__Actions requises__
1 > Relevez toutes les désignations d'intervenants qui, suivies d'un deux-points, introduisent une prise de parole dans l'extrait du débat parlementaire.
2 > Rédigez la suite de l'extrait du débat parlementaire à partir de sa dernière réplique.

__Texte source__

M. le Président, je sais que c'est en dehors du sujet. Je me suis astreint à en parler parce que vous avez permis au député de D'Arcy McGee d'en parler. Je prends comme conséquence normale de votre geste le fait de m'octroyer le droit de corriger le député de D'Arcy McGee, parce qu'il faut le corriger régulièrement.

L'ensemble de ce projet, on le sait, est de nature à humaniser la justice devant nos tribunaux en ce qui a trait au droit de la famille, en ce qui a trait à tous les conflits qui peuvent survenir au niveau de la famille québécoise. Dans ce sens-là, j'en suis très fier et j'espère que l'Opposition travaillera à son application la plus rapide. Le député de D'Arcy McGee m'a parlé de...

M. Marx: La question des problèmes avec la charte.

Le Vice-Président (M. Rancourt): S'il vous plaît!

M. le ministre.

M. Bédard: II m'interrompt constamment.

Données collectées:
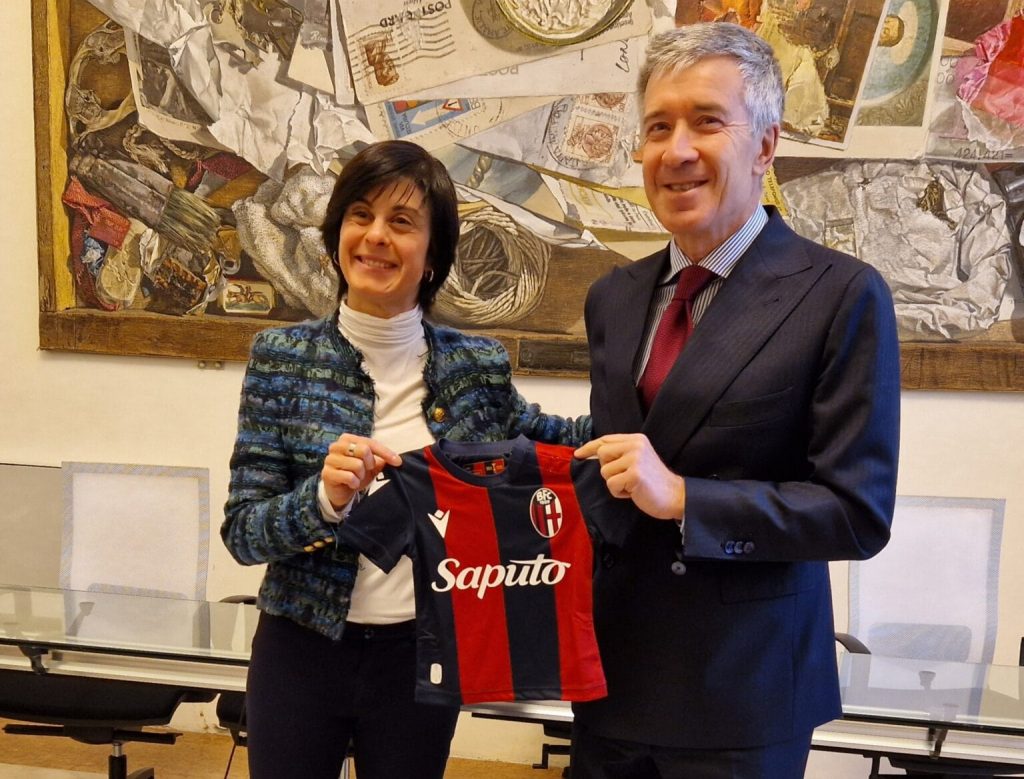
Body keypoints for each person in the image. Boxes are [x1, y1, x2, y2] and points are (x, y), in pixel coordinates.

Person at [571, 22, 900, 778]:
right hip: (610, 680)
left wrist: (687, 498)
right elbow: (613, 469)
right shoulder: (611, 298)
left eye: (707, 121)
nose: (677, 150)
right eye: (658, 127)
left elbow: (856, 513)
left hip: (743, 693)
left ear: (765, 145)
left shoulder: (842, 294)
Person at [221, 139, 590, 779]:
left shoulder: (476, 366)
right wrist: (322, 500)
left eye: (401, 221)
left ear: (433, 254)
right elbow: (243, 533)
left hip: (420, 658)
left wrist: (657, 408)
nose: (375, 237)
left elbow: (558, 442)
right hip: (300, 651)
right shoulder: (281, 358)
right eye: (360, 215)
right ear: (337, 234)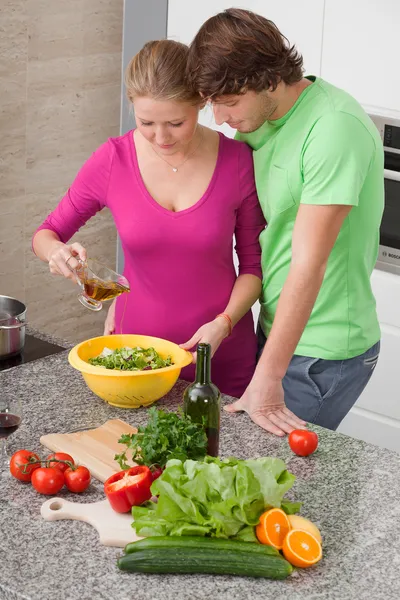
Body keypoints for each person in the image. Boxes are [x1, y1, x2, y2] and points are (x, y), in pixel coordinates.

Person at [32, 39, 267, 398]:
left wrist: (224, 324)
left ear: (201, 101)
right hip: (137, 358)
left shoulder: (237, 161)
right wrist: (56, 254)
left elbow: (253, 266)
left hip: (219, 355)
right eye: (146, 123)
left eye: (176, 122)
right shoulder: (113, 160)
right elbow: (47, 233)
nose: (161, 137)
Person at [187, 8, 384, 435]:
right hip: (279, 330)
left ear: (269, 78)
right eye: (212, 104)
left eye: (230, 102)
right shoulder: (261, 121)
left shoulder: (333, 128)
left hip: (324, 351)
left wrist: (269, 376)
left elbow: (309, 263)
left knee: (275, 481)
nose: (220, 118)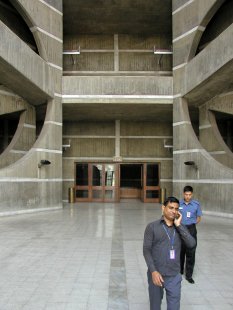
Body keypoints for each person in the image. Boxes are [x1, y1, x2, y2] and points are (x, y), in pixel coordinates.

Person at [143, 196, 196, 310]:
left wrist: (179, 225)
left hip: (174, 275)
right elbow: (146, 250)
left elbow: (192, 244)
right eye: (171, 208)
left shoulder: (180, 228)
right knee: (155, 306)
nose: (174, 211)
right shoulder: (152, 227)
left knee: (174, 307)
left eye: (176, 209)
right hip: (157, 275)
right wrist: (153, 271)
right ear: (163, 208)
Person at [179, 185, 202, 284]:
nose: (188, 196)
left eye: (189, 194)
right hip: (180, 228)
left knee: (191, 252)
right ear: (183, 194)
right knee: (180, 251)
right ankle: (179, 271)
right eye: (186, 194)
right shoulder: (179, 203)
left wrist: (192, 223)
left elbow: (199, 217)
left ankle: (189, 275)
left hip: (191, 229)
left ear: (192, 194)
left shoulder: (196, 204)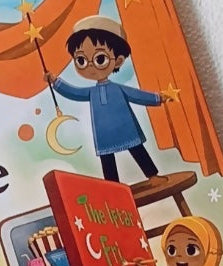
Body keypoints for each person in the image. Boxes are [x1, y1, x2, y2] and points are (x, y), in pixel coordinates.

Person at [44, 15, 174, 184]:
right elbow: (74, 92)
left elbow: (137, 95)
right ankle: (113, 187)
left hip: (126, 128)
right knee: (107, 160)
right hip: (103, 133)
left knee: (137, 150)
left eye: (100, 59)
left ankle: (152, 176)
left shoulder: (118, 89)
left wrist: (157, 98)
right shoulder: (91, 92)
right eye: (81, 60)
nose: (90, 66)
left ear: (118, 61)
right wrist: (55, 82)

__Vos réponses écrites__
1 >
M. Marx
Le Vice-Président (M. Rancourt)
M. Bédard

2 >
Concernant le fait qu'il pourrait y avoir quelques difficultés techniques au niveau de l'application, le député de D'Arcy McGee parlait comme s'il n'était pas au courant de certaines situations alors que je lui en ai parlé. Toutes les dispositions du projet de loi seront en application. Il est évident que la règle du huis clos, parce que c'est une disposition importante et que nous en sommes fiers, impose des ajustements administratifs et nous allons les faire avec le plus de célérité possible pour que, même sur ce point, ce soit appliqué avec le plus de rapidité possible pour le meilleur bénéfice de l'ensemble des citoyens.

M. Marx: ... amendements.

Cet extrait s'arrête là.